With respect to advisers’ use of AI, the 2026 Priorities identify risks related to automated investment tools, data sources and AI washing as areas for review. The Division specifically plans to assess whether firms have designed and implemented policies and procedures to monitor and supervise their use of AI technologies for fraud prevention and detection, back-office operations, anti-money laundering (AML) and trading functions.
Regulations S-ID (detecting, preventing and mitigating identity theft) and S-P (protecting private personal information) will be a focus following the applicable compliance dates for amendments to Regulation S-P (e.g., in December for larger firms under Regulation S-P). The design and implementation of incident response plans, procedures for providing timely notice to affected individuals and accounting for the broadened scope of information covered by amended Regulation S-P are identified as focal points.

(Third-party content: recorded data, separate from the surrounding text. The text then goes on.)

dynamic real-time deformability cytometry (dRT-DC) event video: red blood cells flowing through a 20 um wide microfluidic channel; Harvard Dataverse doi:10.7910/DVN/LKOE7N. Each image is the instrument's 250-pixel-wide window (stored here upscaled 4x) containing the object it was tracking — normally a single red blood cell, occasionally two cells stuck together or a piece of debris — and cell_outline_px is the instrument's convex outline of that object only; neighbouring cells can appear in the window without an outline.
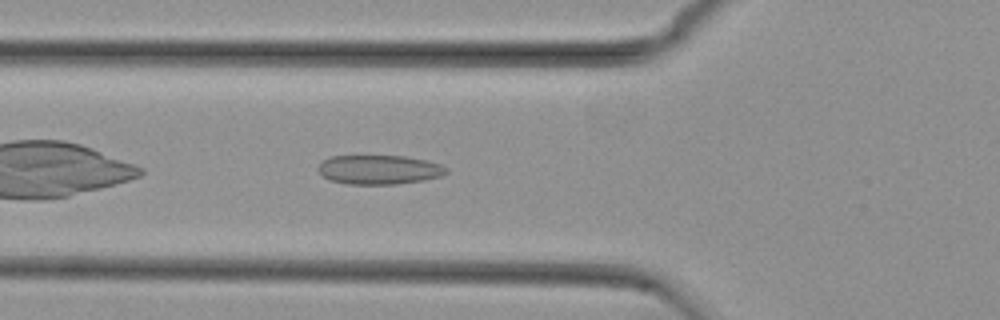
{"species": "common noctule bat (a hibernating species)", "species_latin": "Nyctalus noctula", "temperature_condition": "cold", "stored_images_in_passage": 29, "camera_frame_rate_fps": 3000, "um_per_image_px": 0.085, "animal": {"sex": "female", "body_mass_g": 29.2, "forearm_length_mm": 56.3}, "frame": {"image": 1, "passage_image": 4, "time_ms": 1.0, "image_size_px": [1000, 320], "cell_outline_px": [[448, 172], [440, 176], [424, 180], [396, 184], [348, 184], [328, 180], [316, 168], [324, 160], [332, 156], [404, 156], [424, 160], [440, 164], [448, 168]], "centroid_in_image_um": [32.22, 14.42], "position_along_channel_um": 93.6, "area_um2": 21.73}}
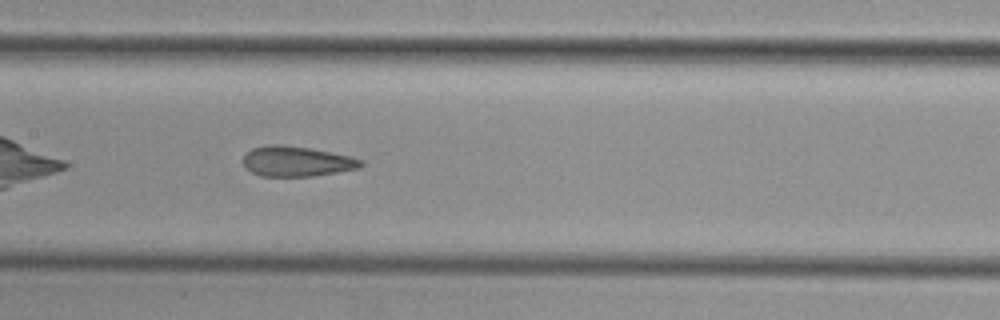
{"frame": {"image": 2, "passage_image": 11, "time_ms": 3.333, "image_size_px": [1000, 320], "cell_outline_px": [[364, 164], [360, 168], [312, 176], [260, 176], [252, 172], [244, 164], [244, 156], [252, 148], [268, 144], [280, 144], [308, 148], [352, 156], [364, 160]], "centroid_in_image_um": [25.25, 13.71], "position_along_channel_um": 182.1, "area_um2": 20.63}}
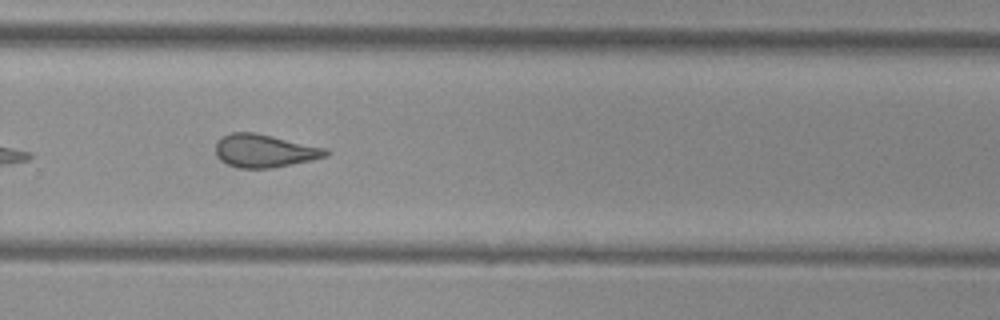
{"frame": {"image": 3, "passage_image": 21, "time_ms": 6.667, "image_size_px": [1000, 320], "cell_outline_px": [[332, 152], [328, 156], [312, 160], [272, 168], [236, 168], [220, 160], [216, 156], [216, 140], [232, 132], [256, 132], [324, 148]], "centroid_in_image_um": [22.47, 12.82], "position_along_channel_um": 307.3, "area_um2": 21.27}, "authors_computed_cell_mechanics": {"area_um2": 20.519, "velocity_mm_per_s": 3.7603, "shape_relaxation_time_tau1_ms": null, "shape_relaxation_time_tau2_ms": 1.9799, "deformation_change_tau1": null, "deformation_change_tau2": 0.0966}}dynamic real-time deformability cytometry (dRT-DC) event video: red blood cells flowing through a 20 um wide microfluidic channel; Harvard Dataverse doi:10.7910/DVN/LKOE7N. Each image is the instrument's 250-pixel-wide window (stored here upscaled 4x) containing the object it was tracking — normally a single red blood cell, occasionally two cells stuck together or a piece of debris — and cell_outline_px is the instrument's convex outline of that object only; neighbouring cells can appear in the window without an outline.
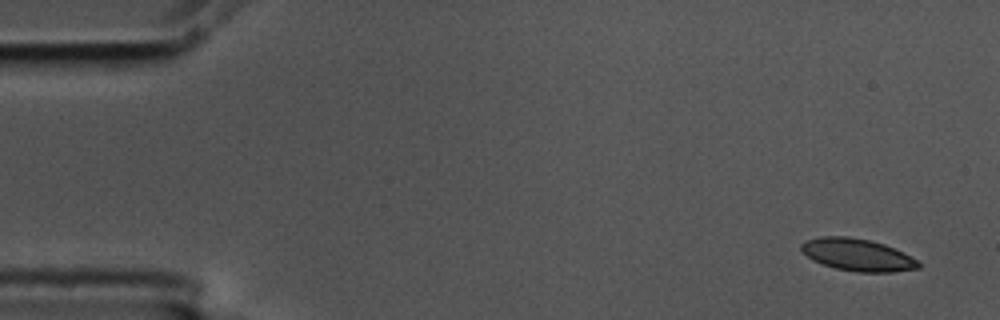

In preparing to comply, advisers should consider specific risks and contractual provisions related to vendors with access to client data who may become bottlenecks in providing timely notice of breaches.
Shared Purpose in Protecting Retail Investors
Consistent with Chairman Atkins’ publicly stated priorities for the Commission, the Division’s goal to protect retail investors, particularly those saving for retirement, is an area of repeated emphasis. At the same time, the 2026 Priorities convey a recognition that firms face an “increasingly complex and changing financial and regulatory environment,” and the Division proposes to assist firms in protecting investors through increased transparency, consistency across examinations and “deliberate and active partnerships with compliance professionals.” This may signal a pivot from an increased bias toward referrals to the Division of Enforcement to a more collaborative approach with opportunities for remediation and improvement within the exam context. Notably, the release explicitly mentions the importance of the Division’s collaboration with the Division of Investment Management and the Division of Trading and Markets, but does not mention Enforcement by name.

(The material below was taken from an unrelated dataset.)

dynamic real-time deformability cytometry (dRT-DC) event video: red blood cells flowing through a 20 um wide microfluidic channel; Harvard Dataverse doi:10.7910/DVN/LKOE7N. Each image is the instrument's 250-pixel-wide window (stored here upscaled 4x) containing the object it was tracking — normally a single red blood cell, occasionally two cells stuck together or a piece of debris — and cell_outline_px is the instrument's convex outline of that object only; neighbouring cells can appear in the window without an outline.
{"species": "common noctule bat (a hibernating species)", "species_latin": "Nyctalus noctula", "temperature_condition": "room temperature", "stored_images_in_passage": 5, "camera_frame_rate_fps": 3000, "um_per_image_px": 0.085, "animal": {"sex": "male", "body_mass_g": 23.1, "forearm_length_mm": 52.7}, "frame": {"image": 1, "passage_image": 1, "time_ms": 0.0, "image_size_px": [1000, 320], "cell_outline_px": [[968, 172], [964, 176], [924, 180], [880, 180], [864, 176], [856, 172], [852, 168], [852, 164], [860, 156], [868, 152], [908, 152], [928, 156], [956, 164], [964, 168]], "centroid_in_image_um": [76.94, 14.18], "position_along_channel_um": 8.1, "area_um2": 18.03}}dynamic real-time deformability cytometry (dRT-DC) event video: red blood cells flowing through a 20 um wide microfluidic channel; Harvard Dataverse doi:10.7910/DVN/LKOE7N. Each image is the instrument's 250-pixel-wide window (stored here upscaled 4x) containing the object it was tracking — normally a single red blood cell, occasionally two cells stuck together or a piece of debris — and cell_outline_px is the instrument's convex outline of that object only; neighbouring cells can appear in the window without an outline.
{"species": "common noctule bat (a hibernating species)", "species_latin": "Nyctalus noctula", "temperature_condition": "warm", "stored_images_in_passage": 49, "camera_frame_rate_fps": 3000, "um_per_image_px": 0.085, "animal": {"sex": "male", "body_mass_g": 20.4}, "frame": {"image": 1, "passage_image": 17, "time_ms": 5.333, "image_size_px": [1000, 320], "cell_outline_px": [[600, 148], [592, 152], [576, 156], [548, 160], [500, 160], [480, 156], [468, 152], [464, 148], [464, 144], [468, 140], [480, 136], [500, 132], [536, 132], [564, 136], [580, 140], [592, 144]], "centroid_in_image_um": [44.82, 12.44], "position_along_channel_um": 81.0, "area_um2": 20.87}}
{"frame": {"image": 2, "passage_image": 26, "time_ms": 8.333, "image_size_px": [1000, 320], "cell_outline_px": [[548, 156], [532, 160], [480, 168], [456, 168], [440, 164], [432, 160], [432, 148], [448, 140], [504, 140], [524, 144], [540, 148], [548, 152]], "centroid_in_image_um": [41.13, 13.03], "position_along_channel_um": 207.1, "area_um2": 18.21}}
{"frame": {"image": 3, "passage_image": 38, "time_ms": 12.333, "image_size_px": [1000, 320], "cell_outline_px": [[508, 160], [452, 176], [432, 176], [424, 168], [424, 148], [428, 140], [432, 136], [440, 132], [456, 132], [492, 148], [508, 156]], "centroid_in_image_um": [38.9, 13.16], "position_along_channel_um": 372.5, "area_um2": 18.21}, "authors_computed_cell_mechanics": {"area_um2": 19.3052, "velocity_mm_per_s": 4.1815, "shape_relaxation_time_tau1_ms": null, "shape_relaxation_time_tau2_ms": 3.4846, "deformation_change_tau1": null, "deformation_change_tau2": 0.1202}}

Investment Company Considerations
For registered investment companies, areas of focus include newly registered or never-before examined registrants, fund fees and expenses (including waivers and reimbursements), portfolio management practices and disclosures (in particular, consistency across statements in fund filings and marketing materials) and the amended names rule (Rule 35d-1 under the Investment Company Act of 1940, as amended). The release also identifies an interest in mergers and consolidations, closed-end funds and funds with leverage-related vulnerabilities.

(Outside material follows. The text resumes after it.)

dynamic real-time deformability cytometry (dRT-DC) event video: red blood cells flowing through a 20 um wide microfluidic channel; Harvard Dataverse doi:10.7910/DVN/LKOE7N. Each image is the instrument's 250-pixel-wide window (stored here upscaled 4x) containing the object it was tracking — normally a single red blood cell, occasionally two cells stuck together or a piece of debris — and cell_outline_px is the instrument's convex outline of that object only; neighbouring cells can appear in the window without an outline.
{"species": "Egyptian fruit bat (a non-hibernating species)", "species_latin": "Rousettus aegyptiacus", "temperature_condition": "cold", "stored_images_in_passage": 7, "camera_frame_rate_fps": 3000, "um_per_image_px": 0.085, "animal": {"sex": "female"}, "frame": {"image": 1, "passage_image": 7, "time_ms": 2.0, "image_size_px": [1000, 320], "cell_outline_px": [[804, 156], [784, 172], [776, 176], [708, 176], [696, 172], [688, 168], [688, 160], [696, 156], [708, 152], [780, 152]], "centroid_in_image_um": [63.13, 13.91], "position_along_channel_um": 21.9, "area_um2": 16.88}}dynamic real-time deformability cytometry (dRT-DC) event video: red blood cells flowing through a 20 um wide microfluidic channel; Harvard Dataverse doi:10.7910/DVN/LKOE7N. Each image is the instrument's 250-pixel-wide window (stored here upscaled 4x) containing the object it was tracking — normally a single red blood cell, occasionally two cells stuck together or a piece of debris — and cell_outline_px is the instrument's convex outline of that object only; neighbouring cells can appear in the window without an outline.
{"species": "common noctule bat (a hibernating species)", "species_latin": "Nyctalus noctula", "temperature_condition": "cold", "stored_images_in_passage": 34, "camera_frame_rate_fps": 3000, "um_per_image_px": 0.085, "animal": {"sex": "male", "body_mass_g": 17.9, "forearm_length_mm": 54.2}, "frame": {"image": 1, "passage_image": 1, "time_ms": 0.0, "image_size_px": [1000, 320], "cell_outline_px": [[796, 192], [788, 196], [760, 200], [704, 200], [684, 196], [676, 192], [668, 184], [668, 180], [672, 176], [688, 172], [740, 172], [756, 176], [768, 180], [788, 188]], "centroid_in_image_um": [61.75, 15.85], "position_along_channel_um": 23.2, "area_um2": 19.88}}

Broker-Dealer Considerations
Areas of focus for broker-dealer compliance continue to include the net capital rule and the customer protection rule. Examinations will also focus on operational resiliency, including supervision of vendor-provided services. Risks related to credit, markets and liquidity, including whether firms can manage stress events, remain areas of focus. Cash sweep programs and prime brokerage services, including issues related to concentration, liquidity and counterparty credit risk, are expressly identified for examination, along with best execution, pricing and valuation of illiquid instruments, municipal securities, non-traded REITs and disclosures regarding order routing and execution. With respect to Regulation SHO, the Division will review whether broker-dealers are appropriately relying on the bona fide market making exception, including spot checks on quoting activity.
The Division will continue to examine practices related to Regulation BI, including account and rollover recommendations, conflict identification and mitigation practices, processes for reviewing similar, available alternatives and processes for satisfying the Care Obligation—another reference to retail customers. Complex or tax-advantaged products, ETFs invested in illiquid assets, private placements, structured products, alternative investments and other products with complex fee structures or return calculations are specifically identified as areas of focus, as are moves between similar products, recommendations about different account types (e.g., option, margin and self-directed IRA accounts) and recommendations to older investors.
AML and OFAC Sanctions
The 2026 Priorities include a focus on meeting AML obligations and efforts by advisers, broker-dealers and investment companies to monitor the Department of the Treasury’s Office of Foreign Assets Control sanctions and ensure compliance with those sanctions. These are areas that require regular attention.